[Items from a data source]
◇ ◇ ◇ ◇ ◇
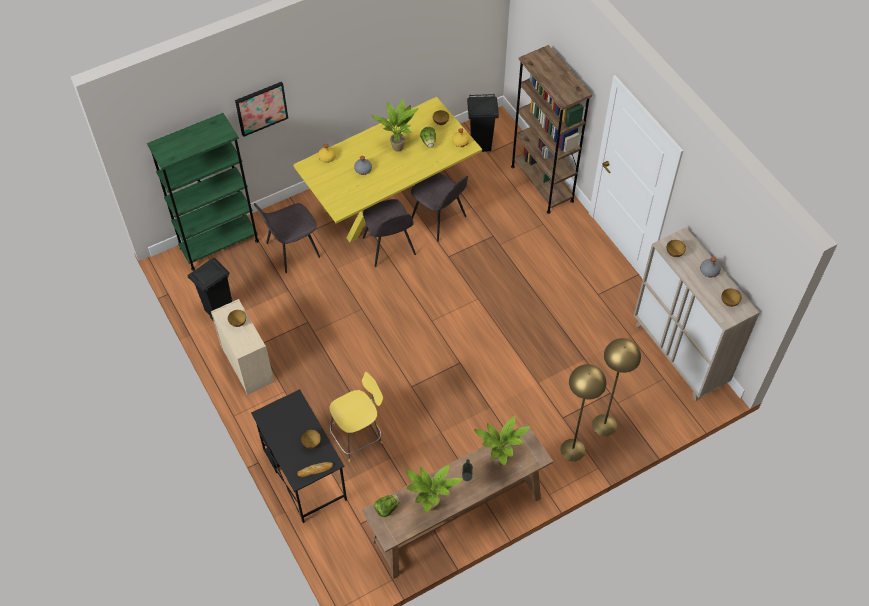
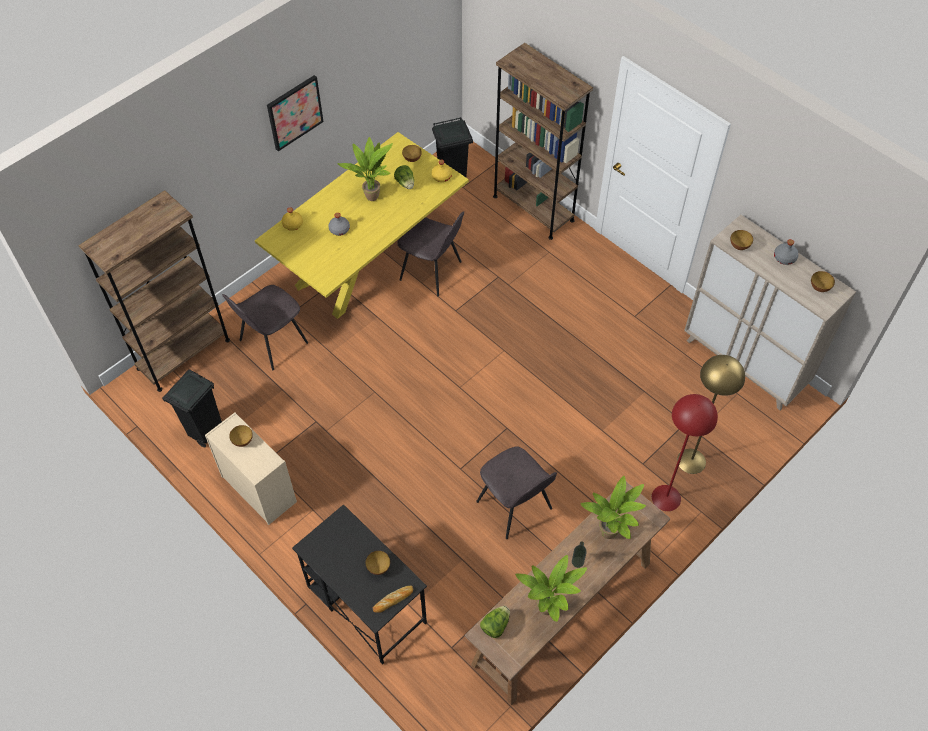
camera: 15 degrees left, 0 degrees up
green bookcase [147,113,259,271] -> brown bookcase [78,190,230,392]
picture [235,82,288,137] -> picture moved to [267,75,323,151]
yellow stool [329,372,383,462] -> none
grey chair [362,199,416,267] -> grey chair moved to [476,446,557,539]
yellow floor lamp [560,364,606,461] -> red floor lamp [652,394,718,511]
◇ ◇ ◇ ◇ ◇
TASK INSTRUCTIONS:
Your task is to return every entry exactly as it was written, with the pictures removed.

ANSWER BOX:
camera: 15 degrees left, 0 degrees up
green bookcase [147,113,259,271] -> brown bookcase [78,190,230,392]
picture [235,82,288,137] -> picture moved to [267,75,323,151]
yellow stool [329,372,383,462] -> none
grey chair [362,199,416,267] -> grey chair moved to [476,446,557,539]
yellow floor lamp [560,364,606,461] -> red floor lamp [652,394,718,511]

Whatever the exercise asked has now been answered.